If he'd simply said, Look - I don't really know my antecedents... I may/may not have FN blood... but that's not the point, the thing is, I write with passion and respect... then no-one could have taken issue with him. But he chose to cloak himself in the whole FN mystique. As many have done before him. Smart marketing... for a while, until you get called on it.

Another writer makes this point very well:

“It appears that Mr. Boyden has not been forthcoming about his indigenous identity, benefiting from a crafted ambiguity” says Hayden King, who himself traces his First Nations ancestry back through seven generations. “Mr. Boyden is just the latest”, he adds. “Last year prolific scholar Andrea Smith’s claims to Cherokee ancestry were debunked. Before Ms. Smith were academics Susan Taffe Reed and Ward Churchill, writers Margaret Seltzer and Archie Belaney (Grey Owl), actors Espera Oscar de Corti (Iron Eyes Cody), Johnny Depp and so on. There is a long tradition of playing Indian.”
★ ★ ★ ★
STATED EXERCISE 1 |
According to the passage on Mr. Boyden's claimed Indigenous identity, how many generations back does Hayden King trace his First Nations ancestry?
STATED EXERCISE 2 |
List every person whom Hayden King names in the passage on Mr. Boyden's claimed Indigenous identity as an earlier case of "playing Indian."
STATED EXERCISE 3 |
Extend the passage on Mr. Boyden's claimed Indigenous identity, picking up after its final sentence.

RECORDED INFORMATION |
★ ★ ★ ★
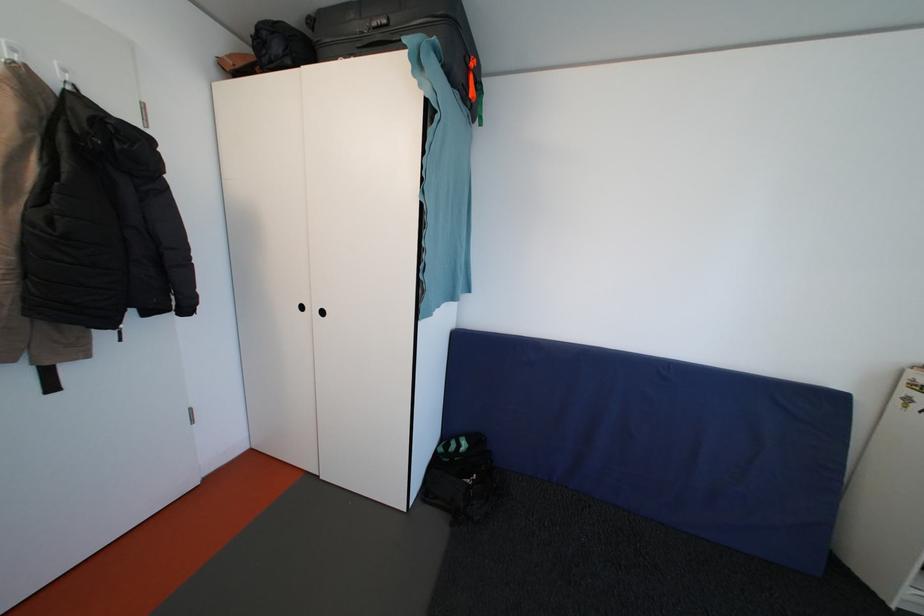
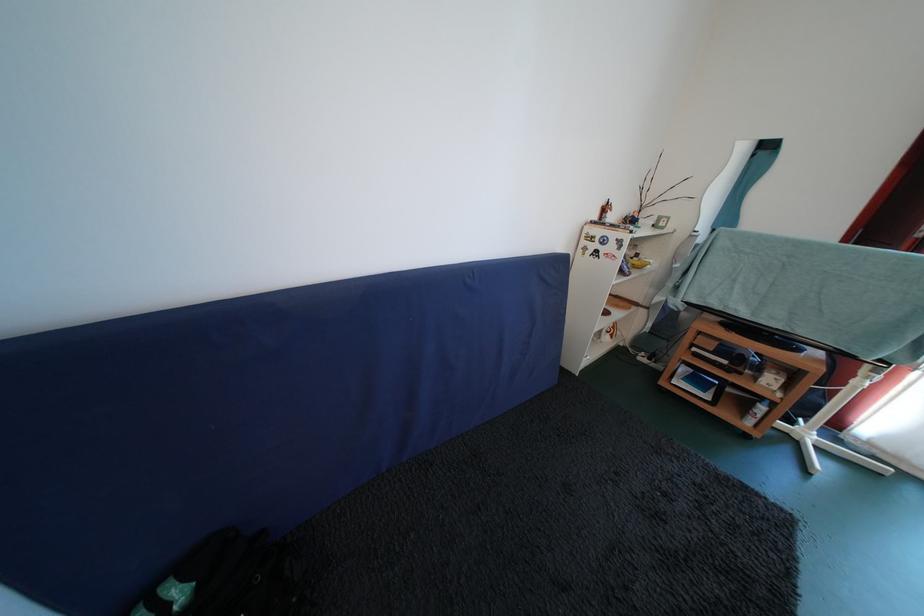
Based on the continuous images, in which direction is the camera rotating?

The camera's rotation is toward right-down.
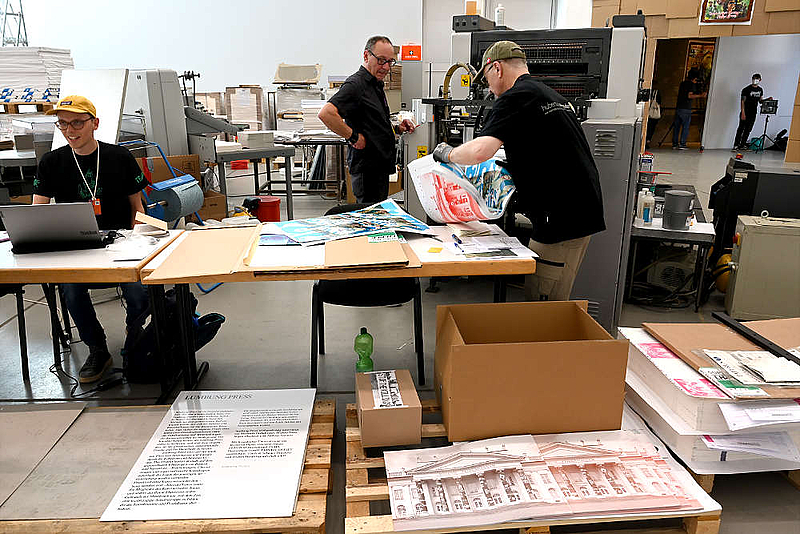
Where is `chair`? This screenshot has width=800, height=534. chair is located at coordinates (346, 300), (56, 308).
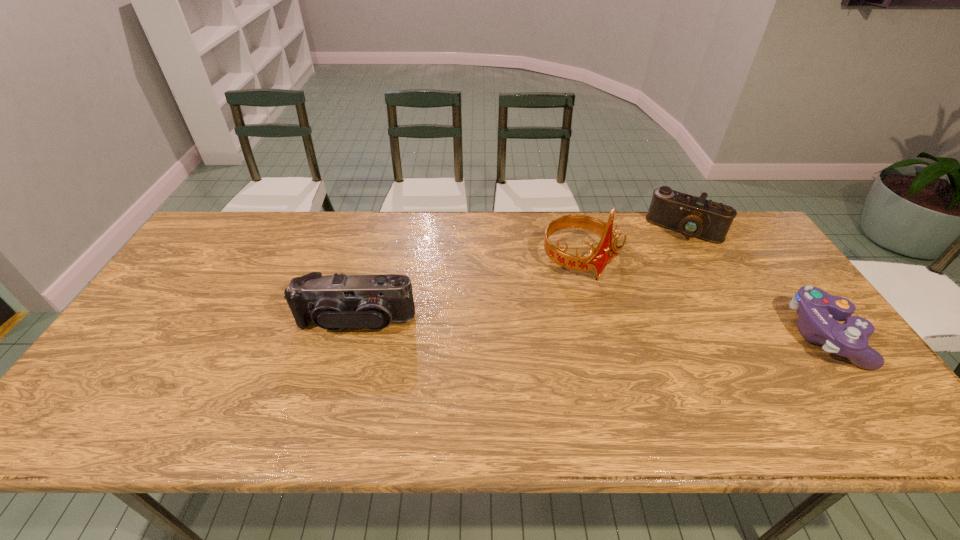
Identify the location of free area in between the control and the camera. (754, 282).

Image resolution: width=960 pixels, height=540 pixels. I want to click on free space between the third tallest object and the tallest object, so click(x=632, y=245).

This screenshot has height=540, width=960. What are the coordinates of `vacant area that lies between the second shortest object and the tallest object` in the screenshot? It's located at (632, 245).

Find the location of a particular element. The height and width of the screenshot is (540, 960). free space between the third object from left to right and the tiara is located at coordinates (632, 245).

I want to click on vacant region between the third object from right to left and the camcorder, so click(x=468, y=291).

Where is `vacant area that lies between the third shortest object and the tallest object`? The height and width of the screenshot is (540, 960). vacant area that lies between the third shortest object and the tallest object is located at coordinates (468, 291).

I want to click on free space between the rightmost object and the third object from right to left, so click(x=701, y=298).

The width and height of the screenshot is (960, 540). I want to click on free space between the third tallest object and the tiara, so click(x=632, y=245).

Where is `free space between the third object from right to left and the camera`? free space between the third object from right to left and the camera is located at coordinates (632, 245).

Where is `object that stands as the closest to the rightmost object`? Image resolution: width=960 pixels, height=540 pixels. object that stands as the closest to the rightmost object is located at coordinates (694, 217).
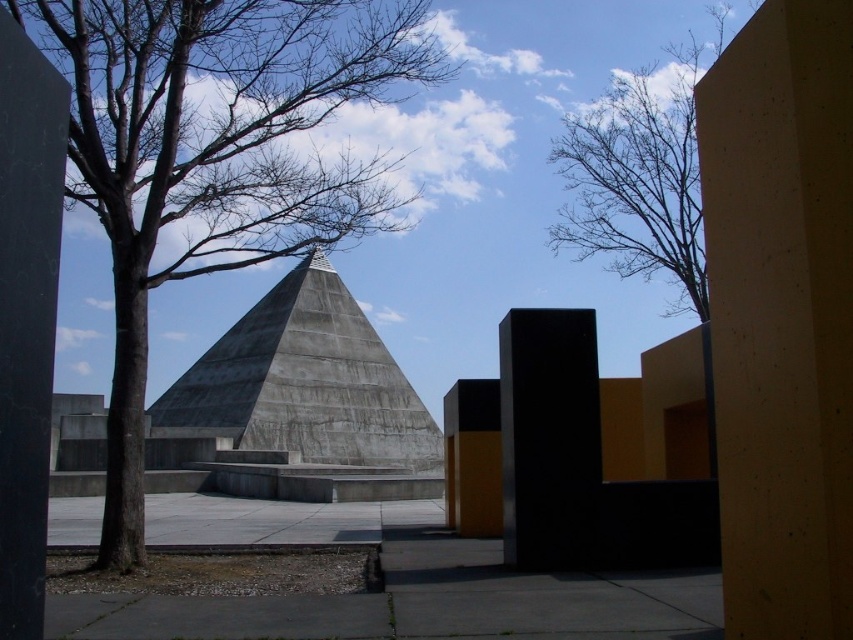
Does bare branches at upper right have a greater width compared to black matte pillar at center?

Yes.

From the picture: Measure the distance between bare branches at upper right and camera.

A distance of 275.74 feet exists between bare branches at upper right and camera.

Where is `bare branches at upper right`? The width and height of the screenshot is (853, 640). bare branches at upper right is located at coordinates (639, 173).

This screenshot has width=853, height=640. What do you see at coordinates (215, 154) in the screenshot?
I see `brown leafless tree at left` at bounding box center [215, 154].

Does point (264, 92) lie behind point (554, 465)?

Yes, it is.

The height and width of the screenshot is (640, 853). Find the location of `brown leafless tree at left`. brown leafless tree at left is located at coordinates click(215, 154).

Which of these two, brown leafless tree at left or black polished pillar at left, stands taller?

brown leafless tree at left is taller.

Is brown leafless tree at left smaller than black polished pillar at left?

Actually, brown leafless tree at left might be larger than black polished pillar at left.

Image resolution: width=853 pixels, height=640 pixels. Describe the element at coordinates (215, 154) in the screenshot. I see `brown leafless tree at left` at that location.

The width and height of the screenshot is (853, 640). I want to click on brown leafless tree at left, so click(215, 154).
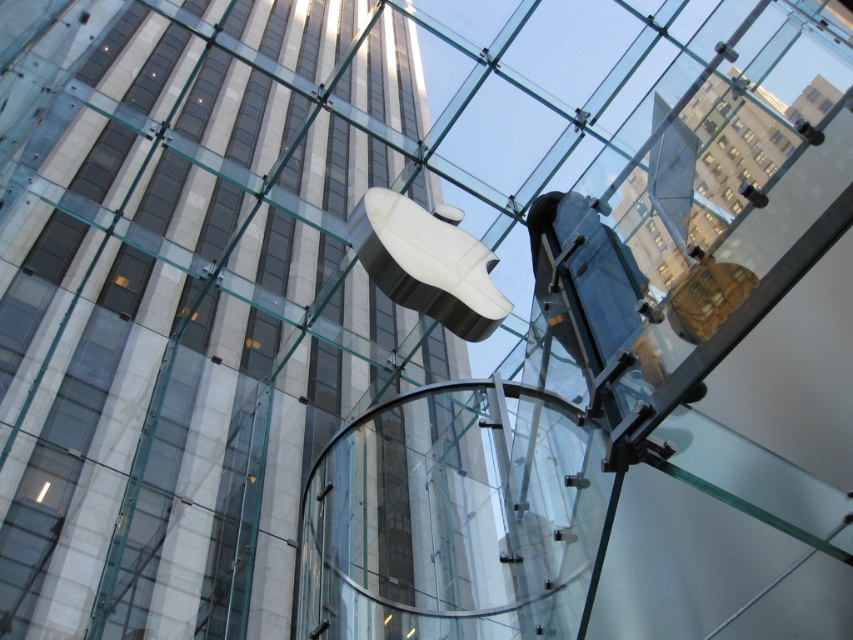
★ ★ ★ ★
EXPECTED ANSWER 1 |
Seven generations.

EXPECTED ANSWER 2 |
Andrea Smith
Susan Taffe Reed
Ward Churchill
Margaret Seltzer
Archie Belaney (Grey Owl)
Espera Oscar de Corti (Iron Eyes Cody)
Johnny Depp

EXPECTED ANSWER 3 |
He was not a sympathetic person to interview. Couldn't get over himself... and neither could we.
 
Yes. I just don't know as a reader how much the identity question matters in general. It's clearly a potential and ongoing hot potato for writers in many places. I have a Native American friend here in the UK, adopted away from her birth mother, off a Canada reservation as a wee one. Ojibwe. She feels it brought her a better life, but at what cost, and she had no say in the matter. It haunts her (stunningly excellent) poetry...this displaced but still ever present identity. One look at her tells you her ancestry.

It came up here recently, a NZ member talking about the difficulty, the risk of causing offence, incorporating Maori cultural or mythical references in her writing. That the only morally available mythos to her on that patch of ground, her own homeland but only of recent generations was LOTR

Joseph Boyden (I bought The Orenda on the strength of this interview - grim, great writing) was plainly very hard work in this interview, uncomfortable. Ian affable as ever, was persistent, but I failed to see how the interview was one bit racially insensitive. The author was personally sensitive about being asked, and could have fielded it very differently, maybe along the lines you suggest but seemed to decide his integrity was being called into question.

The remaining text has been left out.